▶ WORK INSTRUCTION
Up to and including the final line, please copy every line exactly, starting from the one that contains "left shoulder: (1368, 653)" in the material below.

▶ DATA SHOWN
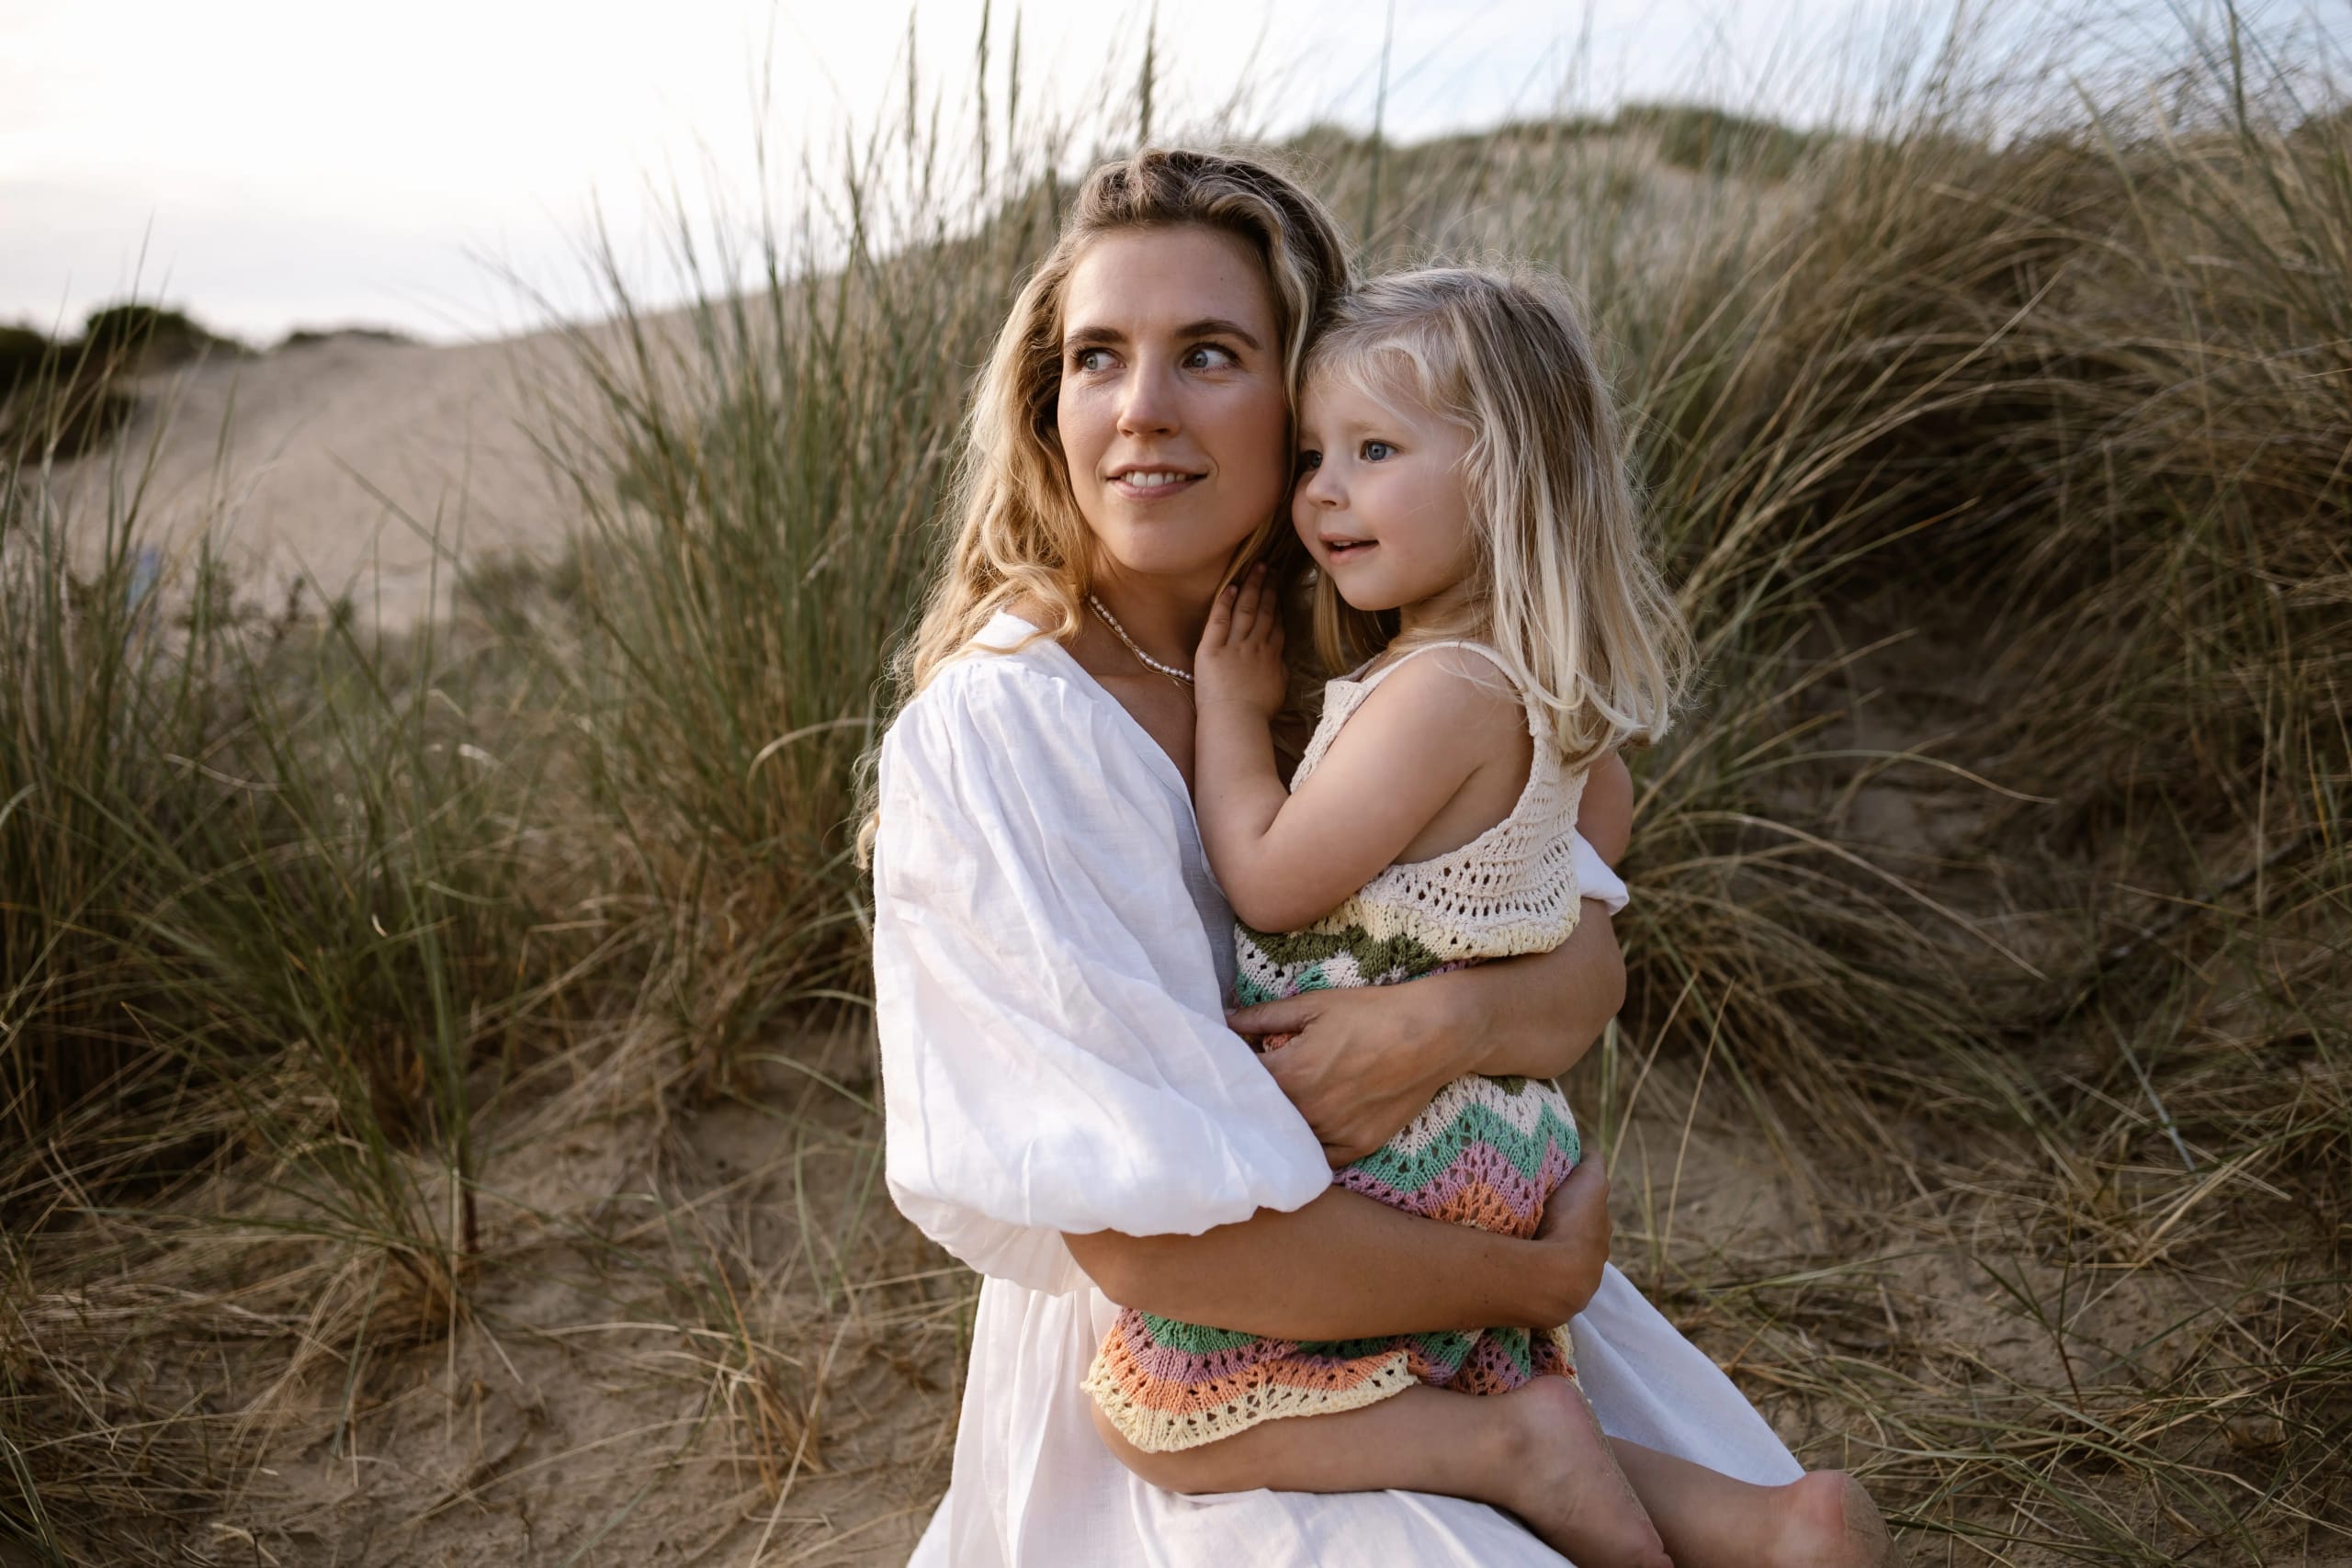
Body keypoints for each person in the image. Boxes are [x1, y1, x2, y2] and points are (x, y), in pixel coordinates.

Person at [869, 146, 1885, 1565]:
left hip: (1437, 1265)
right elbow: (1138, 1236)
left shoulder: (1368, 653)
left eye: (1208, 354)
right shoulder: (1001, 731)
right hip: (1217, 1347)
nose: (1142, 407)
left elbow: (1589, 964)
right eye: (1097, 357)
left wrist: (1439, 1024)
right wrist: (1530, 1280)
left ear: (1305, 393)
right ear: (1049, 404)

▶ RESPONSE FOR THIS EXERCISE
left shoulder: (1368, 653)
left eye: (1208, 354)
right shoulder: (1001, 731)
right hip: (1217, 1347)
nose: (1142, 407)
left elbow: (1589, 964)
right eye: (1097, 357)
left wrist: (1439, 1024)
right wrist: (1530, 1280)
left ear: (1305, 393)
right ear: (1049, 404)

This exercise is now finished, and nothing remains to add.